Religious communities are not immune from this tendency. As far back as the Nicene Creed in the 4th century the Christian Church has used statements of faith not only to define what Christian faith is but also to define what is unacceptable within the church. In more modern terms, many a Ministerial Association has written a faith statement within their structure to specifically exclude groups like the Church of Latter-Day Saints or the Jehovah Witnesses. And the reality is that in those discussions the language moves from "this is what we believe" to "we have the truth and those others are heretics" (or pagans or misled or flawed...). When that happens we have a problem.

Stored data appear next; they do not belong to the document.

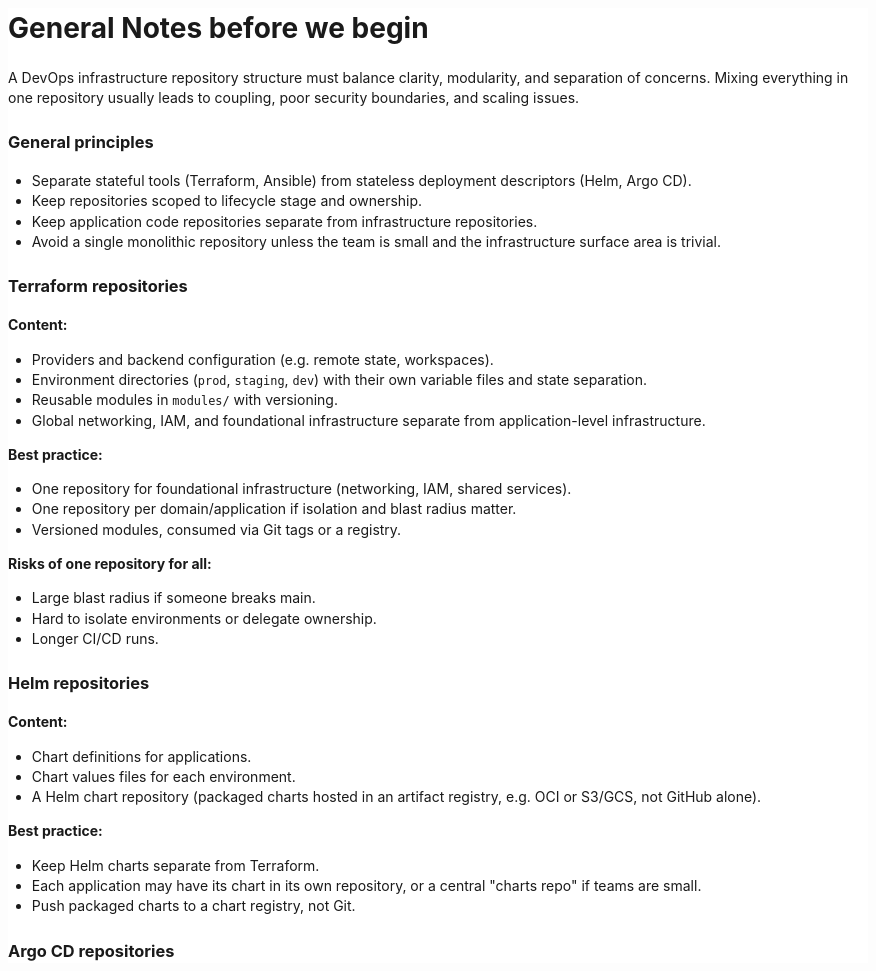 # General Notes before we begin

A DevOps infrastructure repository structure must balance clarity, modularity, and separation of concerns. Mixing everything in one repository usually leads to coupling, poor security boundaries, and scaling issues.

### General principles

* Separate stateful tools (Terraform, Ansible) from stateless deployment descriptors (Helm, Argo CD).
* Keep repositories scoped to lifecycle stage and ownership.
* Keep application code repositories separate from infrastructure repositories.
* Avoid a single monolithic repository unless the team is small and the infrastructure surface area is trivial.

### Terraform repositories

**Content:**

* Providers and backend configuration (e.g. remote state, workspaces).
* Environment directories (`prod`, `staging`, `dev`) with their own variable files and state separation.
* Reusable modules in `modules/` with versioning.
* Global networking, IAM, and foundational infrastructure separate from application-level infrastructure.

**Best practice:**

* One repository for foundational infrastructure (networking, IAM, shared services).
* One repository per domain/application if isolation and blast radius matter.
* Versioned modules, consumed via Git tags or a registry.

**Risks of one repository for all:**

* Large blast radius if someone breaks main.
* Hard to isolate environments or delegate ownership.
* Longer CI/CD runs.

### Helm repositories

**Content:**

* Chart definitions for applications.
* Chart values files for each environment.
* A Helm chart repository (packaged charts hosted in an artifact registry, e.g. OCI or S3/GCS, not GitHub alone).

**Best practice:**

* Keep Helm charts separate from Terraform.
* Each application may have its chart in its own repository, or a central "charts repo" if teams are small.
* Push packaged charts to a chart registry, not Git.

### Argo CD repositories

The Gospel, as I understand it, is not about setting limits and building fences. So from the beginning of the Jesus movement, even before they were called Christians, there has been tension about who belongs. This week's reading from Acts speaks to the first major source of that tension.

The earliest church was, essentially, a Jewish sect. The members were Jewish, they followed Jewish law. But there were increasing numbers of Gentiles, non-Jews, attracted to the community. Did they have to become Jewish to follow Jesus? Did they have to follow Jewish law (circumcision and dietary laws being two key sticking points)?

The book of Acts has a few stories about how the Gospel of Christ breaks down the wall of a Jewish sect. The stories also talk about how previous assumptions about what makes one clean/acceptable/holy and what makes one unclean/unacceptable/profane need to be questioned. From the beginning to follow Jesus means to question and break down boundaries. Following Jesus is about openig ourselves to the wideness of God's grace and love.

Peter's dream helps him come to a new understanding of who belongs on the community. Paul's work around the Eastern end of the Mediterranean will expand the sense of who is part of the community, extending to his letter to the Galatians where he will proclaim that  "There is neither Jew nor Greek; there is neither slave nor free; nor is there male and female, for you are all one in Christ Jesus." (Galatians 3:28)

I saw this one on Twitter

Christians communities are still busy setting up fences and defining who is unacceptable. God is still in the business of challenging those fences, sometimes in the business of breaking them down and erasing the lines we draw. We still need to hear the words from Peter's dream: "What God has made clean, you must not call profane.” 

What boundaries is God breaking down in our midst? Are we helping in that or are we busy trying to repair the breach?
--Gord

1 comment:

  1. If you take a fence and lay it on its side you have a bridge.